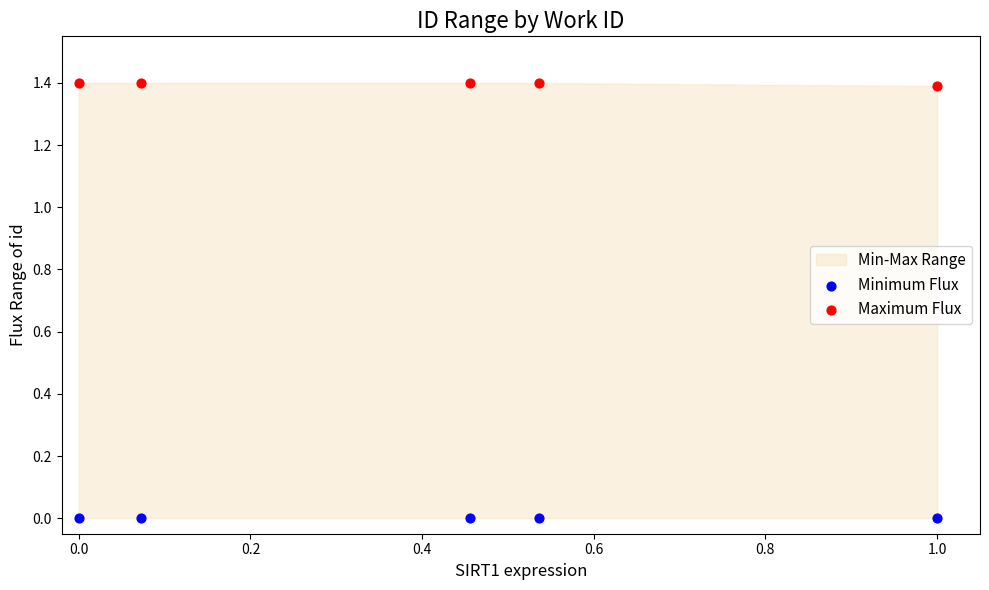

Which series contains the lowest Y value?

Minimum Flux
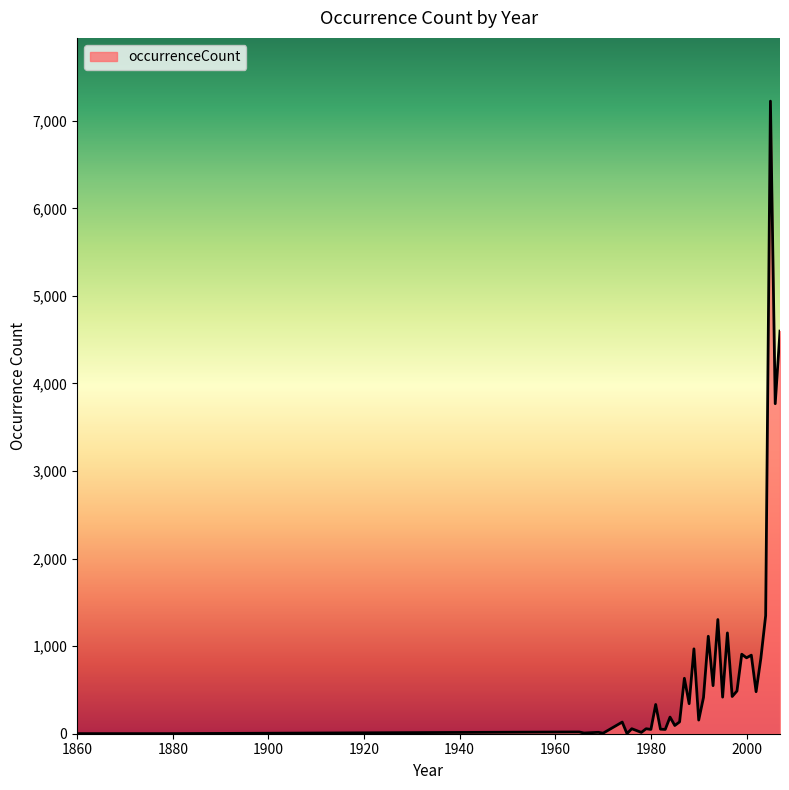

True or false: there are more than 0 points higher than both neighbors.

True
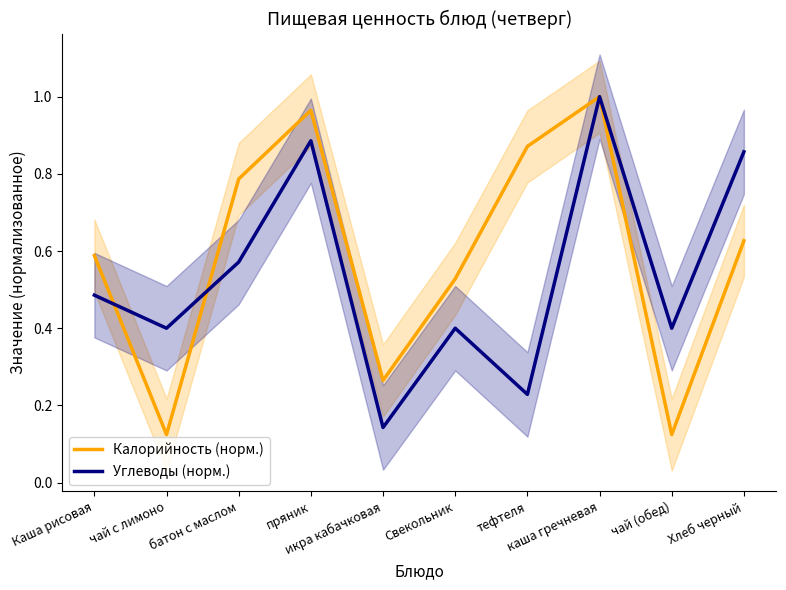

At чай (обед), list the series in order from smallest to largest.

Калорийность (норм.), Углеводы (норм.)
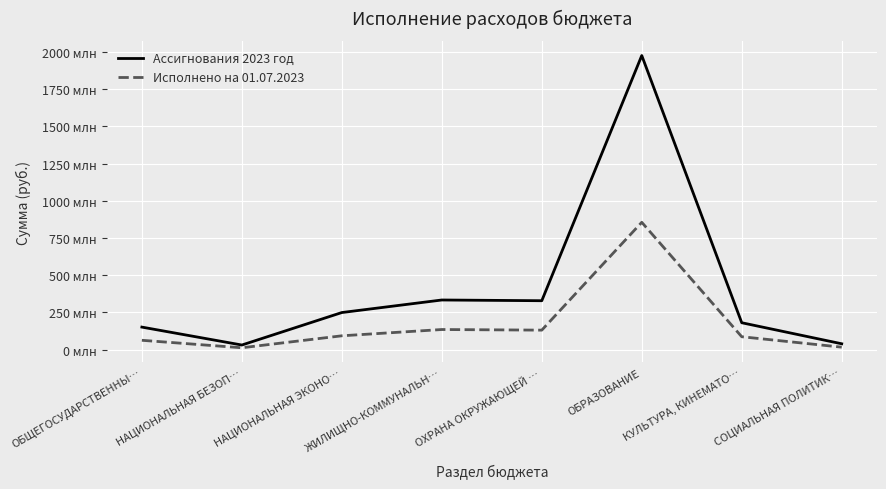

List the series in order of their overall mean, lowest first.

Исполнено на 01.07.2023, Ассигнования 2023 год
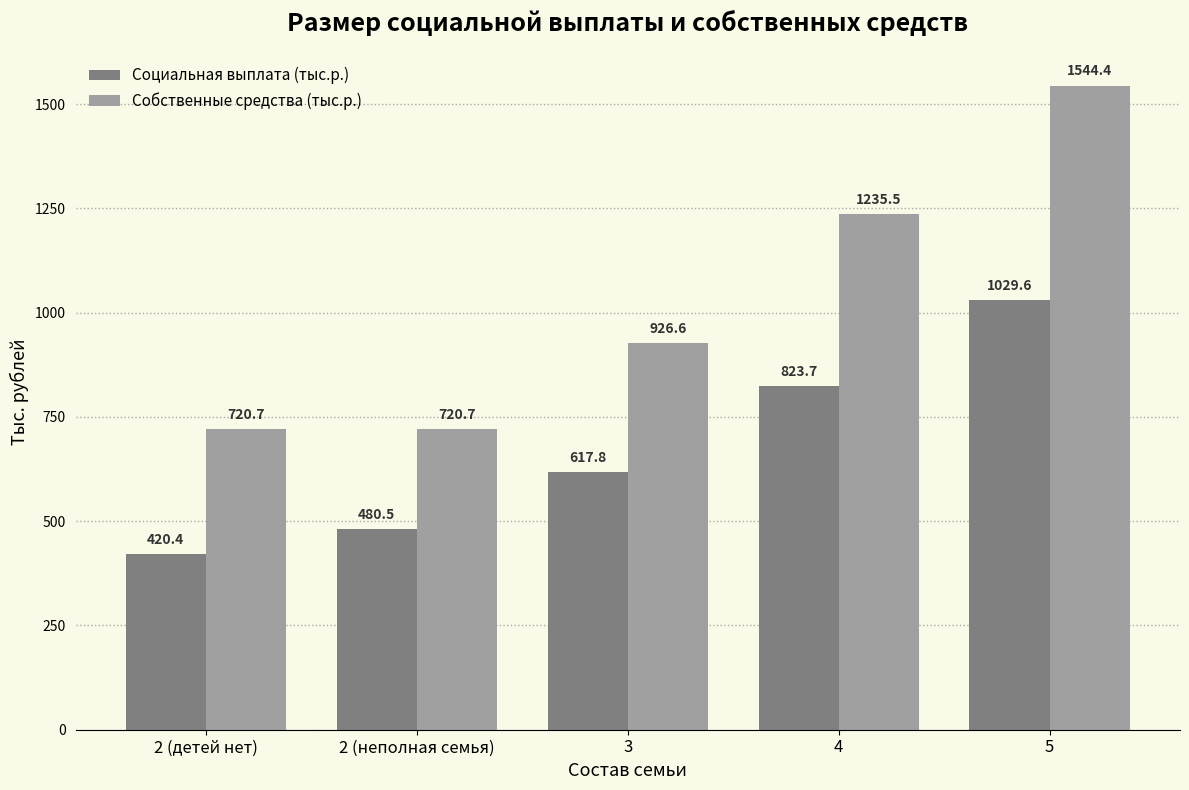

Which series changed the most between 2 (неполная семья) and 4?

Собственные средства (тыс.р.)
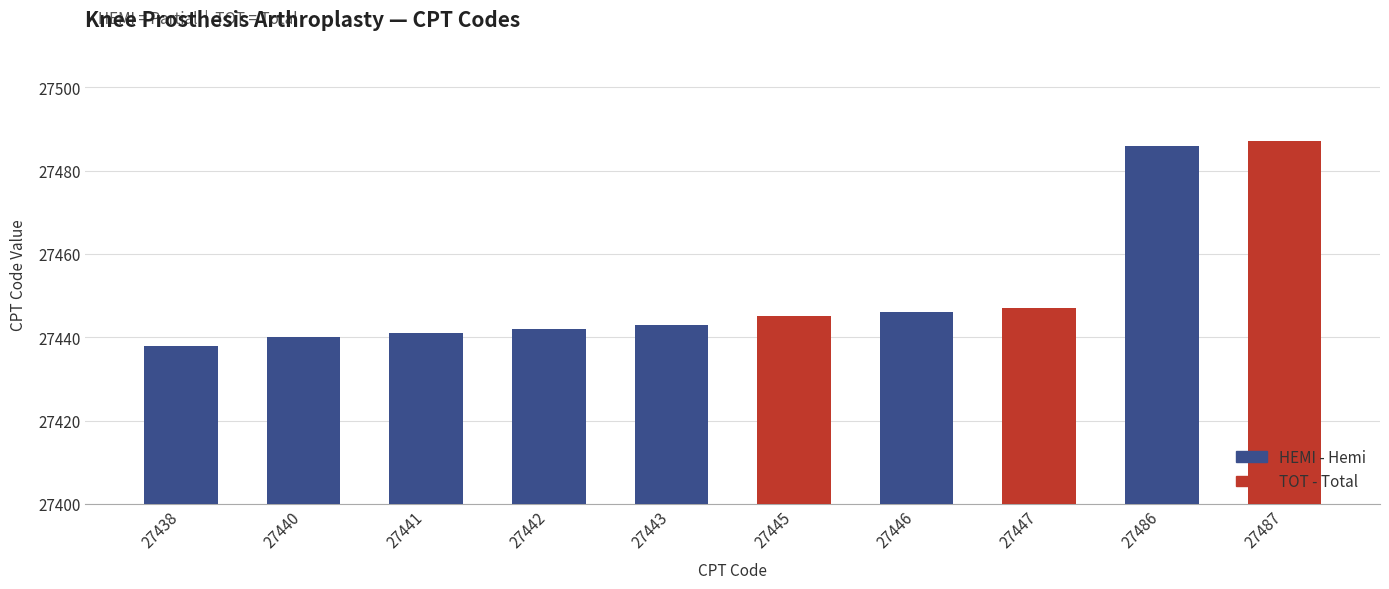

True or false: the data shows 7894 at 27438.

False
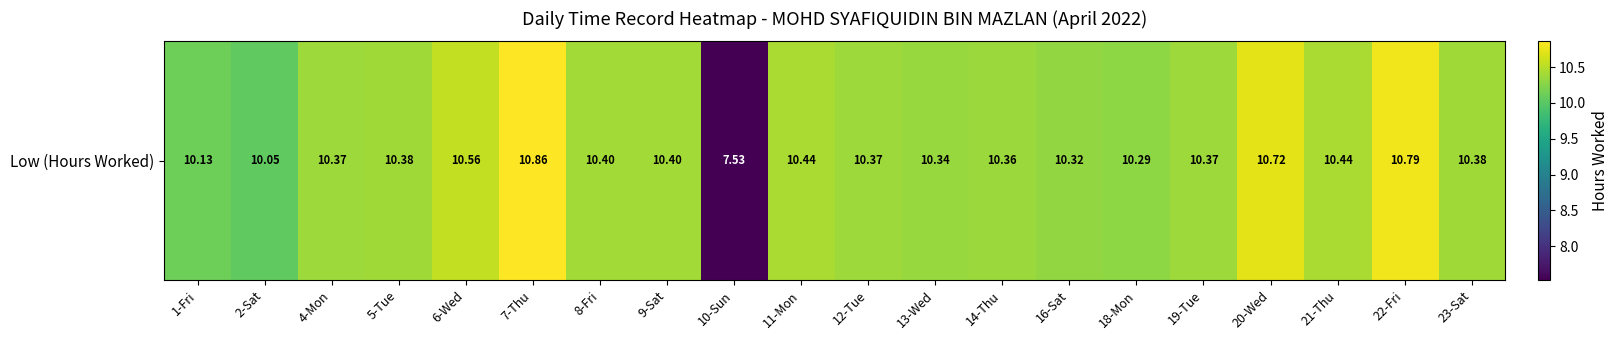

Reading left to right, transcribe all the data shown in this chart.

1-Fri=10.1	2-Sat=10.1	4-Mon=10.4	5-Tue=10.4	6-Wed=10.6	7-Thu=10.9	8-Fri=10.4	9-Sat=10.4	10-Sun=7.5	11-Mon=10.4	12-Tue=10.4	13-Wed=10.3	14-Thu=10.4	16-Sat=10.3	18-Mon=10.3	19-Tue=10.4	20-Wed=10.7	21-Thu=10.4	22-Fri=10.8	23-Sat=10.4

> [What you have to do] Write out the records from the line with "True or false: there" up to and including the line with "Reading left to", leaving the pictures out.

> [Exercise answer]
True or false: there are more than 0 points higher than both neighbors.

True

At чай (обед), list the series in order from smallest to largest.

Калорийность (норм.), Углеводы (норм.)

List the series in order of their overall mean, lowest first.

Исполнено на 01.07.2023, Ассигнования 2023 год

Which series changed the most between 2 (неполная семья) and 4?

Собственные средства (тыс.р.)

True or false: the data shows 7894 at 27438.

False

Reading left to right, transcribe all the data shown in this chart.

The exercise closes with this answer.